[Collected data entries]

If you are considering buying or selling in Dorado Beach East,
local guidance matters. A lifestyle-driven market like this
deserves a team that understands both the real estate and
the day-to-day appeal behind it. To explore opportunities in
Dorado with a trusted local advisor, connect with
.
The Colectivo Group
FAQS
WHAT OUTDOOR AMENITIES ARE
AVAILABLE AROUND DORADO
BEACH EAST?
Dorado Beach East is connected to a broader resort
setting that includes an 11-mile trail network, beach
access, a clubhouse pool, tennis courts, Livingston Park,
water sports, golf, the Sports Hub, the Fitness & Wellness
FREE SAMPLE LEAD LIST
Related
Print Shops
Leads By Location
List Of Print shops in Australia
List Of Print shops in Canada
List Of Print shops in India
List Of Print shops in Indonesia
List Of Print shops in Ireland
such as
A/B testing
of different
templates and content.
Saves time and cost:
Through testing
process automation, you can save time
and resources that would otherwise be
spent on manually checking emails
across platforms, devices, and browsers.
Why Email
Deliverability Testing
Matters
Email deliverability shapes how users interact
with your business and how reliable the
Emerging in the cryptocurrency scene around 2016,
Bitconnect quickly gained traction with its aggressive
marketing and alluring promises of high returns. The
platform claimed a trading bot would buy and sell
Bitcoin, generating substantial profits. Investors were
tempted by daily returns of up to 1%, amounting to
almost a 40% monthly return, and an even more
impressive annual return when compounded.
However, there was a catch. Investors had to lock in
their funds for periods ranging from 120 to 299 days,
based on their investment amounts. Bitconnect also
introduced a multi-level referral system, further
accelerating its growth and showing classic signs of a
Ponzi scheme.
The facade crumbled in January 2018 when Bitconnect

* * *

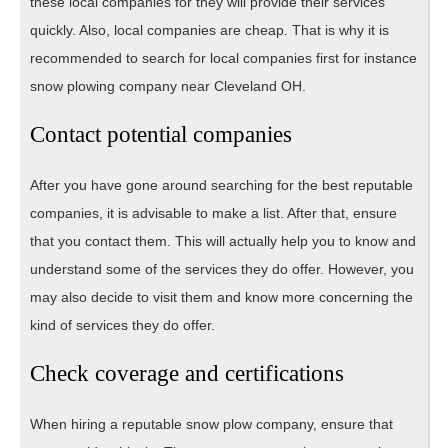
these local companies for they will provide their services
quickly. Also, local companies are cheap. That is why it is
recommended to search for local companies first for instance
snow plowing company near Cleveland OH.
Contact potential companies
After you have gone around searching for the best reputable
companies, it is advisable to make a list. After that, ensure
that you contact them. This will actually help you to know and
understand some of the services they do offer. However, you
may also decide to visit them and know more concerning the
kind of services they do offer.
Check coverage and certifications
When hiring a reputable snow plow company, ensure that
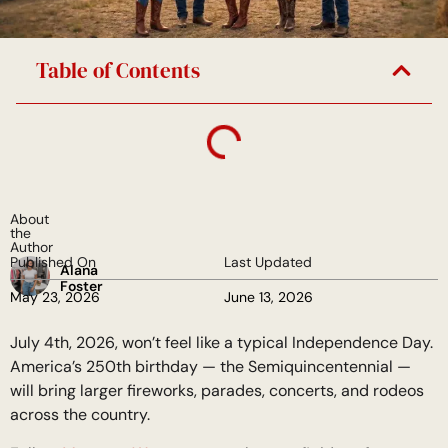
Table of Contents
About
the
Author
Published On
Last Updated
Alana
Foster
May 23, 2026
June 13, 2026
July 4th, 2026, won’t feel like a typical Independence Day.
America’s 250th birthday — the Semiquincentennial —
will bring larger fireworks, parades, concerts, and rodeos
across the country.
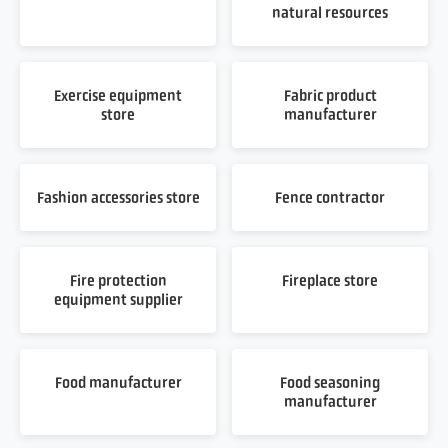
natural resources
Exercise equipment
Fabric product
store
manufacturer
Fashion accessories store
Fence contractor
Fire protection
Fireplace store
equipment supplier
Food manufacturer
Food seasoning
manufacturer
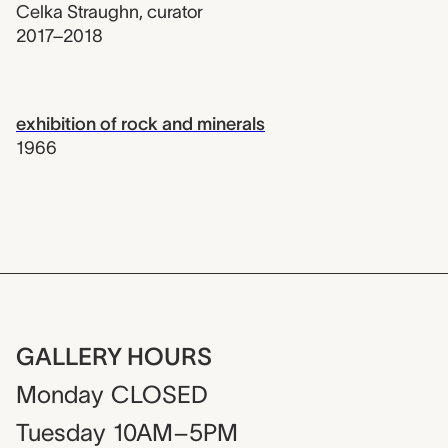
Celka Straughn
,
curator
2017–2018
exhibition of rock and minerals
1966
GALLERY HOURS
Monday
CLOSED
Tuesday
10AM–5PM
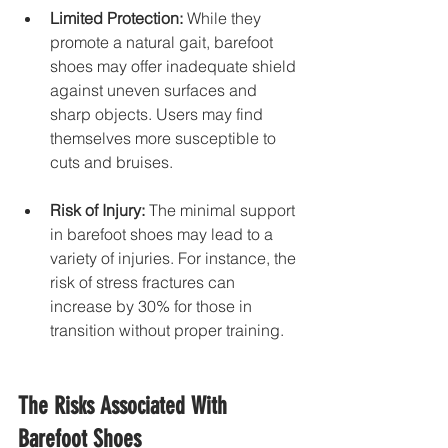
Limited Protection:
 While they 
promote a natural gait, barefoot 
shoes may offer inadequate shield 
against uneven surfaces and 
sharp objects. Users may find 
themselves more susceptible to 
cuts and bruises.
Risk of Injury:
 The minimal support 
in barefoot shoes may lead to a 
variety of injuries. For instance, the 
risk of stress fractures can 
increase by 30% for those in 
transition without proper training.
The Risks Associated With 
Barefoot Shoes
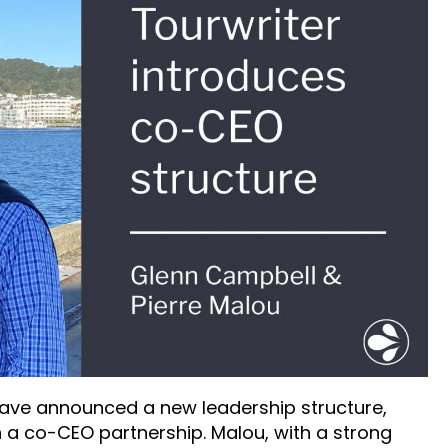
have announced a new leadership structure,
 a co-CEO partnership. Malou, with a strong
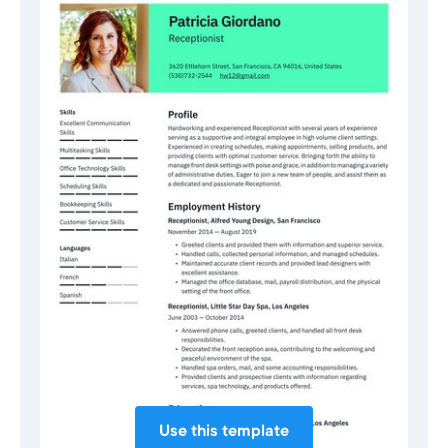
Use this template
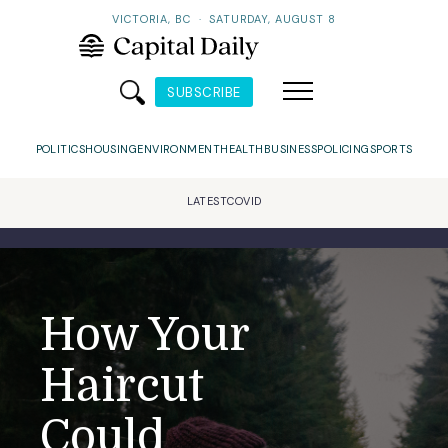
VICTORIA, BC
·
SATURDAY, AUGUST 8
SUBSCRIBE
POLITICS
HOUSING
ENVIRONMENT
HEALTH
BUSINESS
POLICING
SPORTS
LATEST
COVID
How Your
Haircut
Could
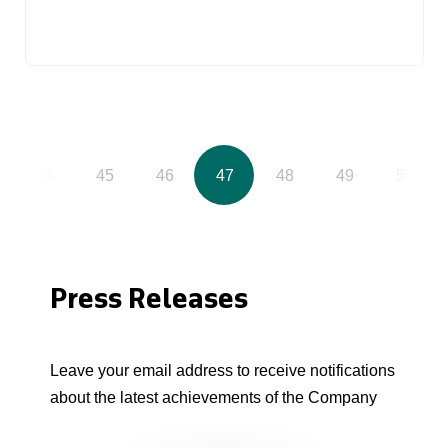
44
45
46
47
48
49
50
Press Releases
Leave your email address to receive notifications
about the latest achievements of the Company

--

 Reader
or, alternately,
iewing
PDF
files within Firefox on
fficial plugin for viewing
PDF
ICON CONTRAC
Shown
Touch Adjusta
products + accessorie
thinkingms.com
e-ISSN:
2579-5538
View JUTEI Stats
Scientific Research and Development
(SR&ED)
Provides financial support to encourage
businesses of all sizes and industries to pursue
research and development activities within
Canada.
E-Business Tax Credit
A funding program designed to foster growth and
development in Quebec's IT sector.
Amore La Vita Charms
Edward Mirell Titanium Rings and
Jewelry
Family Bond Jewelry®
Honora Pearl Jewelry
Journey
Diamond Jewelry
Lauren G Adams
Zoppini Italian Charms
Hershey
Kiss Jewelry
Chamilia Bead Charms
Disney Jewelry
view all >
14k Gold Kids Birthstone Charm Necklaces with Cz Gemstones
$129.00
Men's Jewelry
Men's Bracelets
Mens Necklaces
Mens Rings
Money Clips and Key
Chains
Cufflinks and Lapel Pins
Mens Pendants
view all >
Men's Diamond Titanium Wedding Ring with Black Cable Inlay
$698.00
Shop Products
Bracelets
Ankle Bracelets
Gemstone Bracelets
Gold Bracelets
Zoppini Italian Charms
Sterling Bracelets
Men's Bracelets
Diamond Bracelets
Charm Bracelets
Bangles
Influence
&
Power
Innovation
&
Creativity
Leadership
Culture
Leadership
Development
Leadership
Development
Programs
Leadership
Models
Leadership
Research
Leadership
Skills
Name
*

## What to do:
Please reproduce, exactly as they appear above, the lines from the line containing "spent on manually checking emails" up to and including the line containing "The facade crumbled".

## Result below:
spent on manually checking emails
across platforms, devices, and browsers.
Why Email
Deliverability Testing
Matters
Email deliverability shapes how users interact
with your business and how reliable the
Emerging in the cryptocurrency scene around 2016,
Bitconnect quickly gained traction with its aggressive
marketing and alluring promises of high returns. The
platform claimed a trading bot would buy and sell
Bitcoin, generating substantial profits. Investors were
tempted by daily returns of up to 1%, amounting to
almost a 40% monthly return, and an even more
impressive annual return when compounded.
However, there was a catch. Investors had to lock in
their funds for periods ranging from 120 to 299 days,
based on their investment amounts. Bitconnect also
introduced a multi-level referral system, further
accelerating its growth and showing classic signs of a
Ponzi scheme.
The facade crumbled in January 2018 when Bitconnect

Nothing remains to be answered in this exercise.